• ОТРЫВОК ДЛЯ ЧТЕНИЯ:

:::

Современники называли Айседору Дункан «божественной босоножкой», сама себя она аттестовала марксисткой и действительно была ярой поклонницей всего революционного, от левого искусства до левых идей.
Впору приписать Айседоре Дункан статус звезды совсем другой эпохи, где-то между принцессой Дианой и певицей Валерией. Шоу-бизнес был в зачаточном состоянии, но она уже была его настоящей звездой, и к тому же сама себе режиссер, импресарио и пиар-менеджер.
Cлава Дункан гремела на всю Европу, ее называли «живым воплощением души танца», «Терпсихорой». Даже не склонный обольщаться Василий Розанов был очарован («танцует природа…») и отдавал должное искусству Дункан: «Личность ее, школа ее сыграют большую роль в борьбе идей новой цивилизации».
Fin de siècle как раз и характеризуется обострением борьбы идей в искусстве, политике, отношениях между людьми. Начало XX века породило почти религиозного свойства ожидания прихода новой цивилизации, нового человека, воспетого устами Заратустры, — этот ницшеанский персонаж стал повсеместно и неожиданно популярен.

:::

[Сохранённые записи]
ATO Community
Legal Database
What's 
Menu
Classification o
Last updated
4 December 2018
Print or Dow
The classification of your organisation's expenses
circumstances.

:::

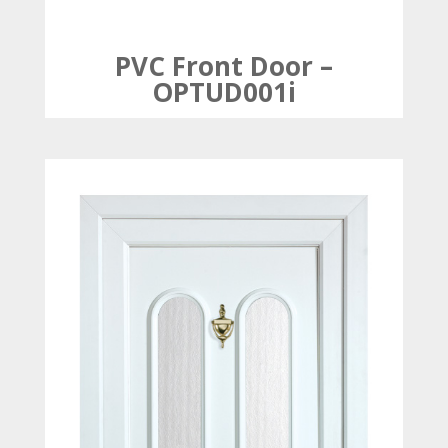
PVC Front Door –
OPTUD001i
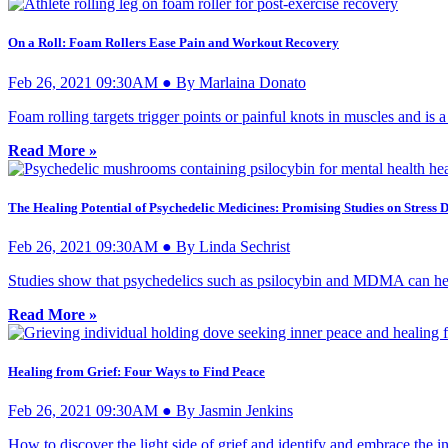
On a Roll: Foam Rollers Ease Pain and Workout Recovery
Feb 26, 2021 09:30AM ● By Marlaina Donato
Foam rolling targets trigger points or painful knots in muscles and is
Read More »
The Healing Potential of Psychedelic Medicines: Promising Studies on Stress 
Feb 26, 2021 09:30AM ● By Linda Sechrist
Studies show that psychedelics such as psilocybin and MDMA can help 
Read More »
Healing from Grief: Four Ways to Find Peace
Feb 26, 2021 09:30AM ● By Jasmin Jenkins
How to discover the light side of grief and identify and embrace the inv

:::

• ЧТО НУЖНО СДЕЛАТЬ:
(1) Перепишите дословно фрагмент текста об Айседоре Дункан, начиная со слов «Современники называли Айседору» и заканчивая словами «до левых идей.».
(2) Кем, согласно тексту об Айседоре Дункан, она называла саму себя?
Список здесь не используется.

• ОТВЕТЫ ПО ЗАДАНИЯМ:
(1)
Современники называли Айседору Дункан «божественной босоножкой», сама себя она аттестовала марксисткой и действительно была ярой поклонницей всего революционного, от левого искусства до левых идей.

(2) Марксисткой.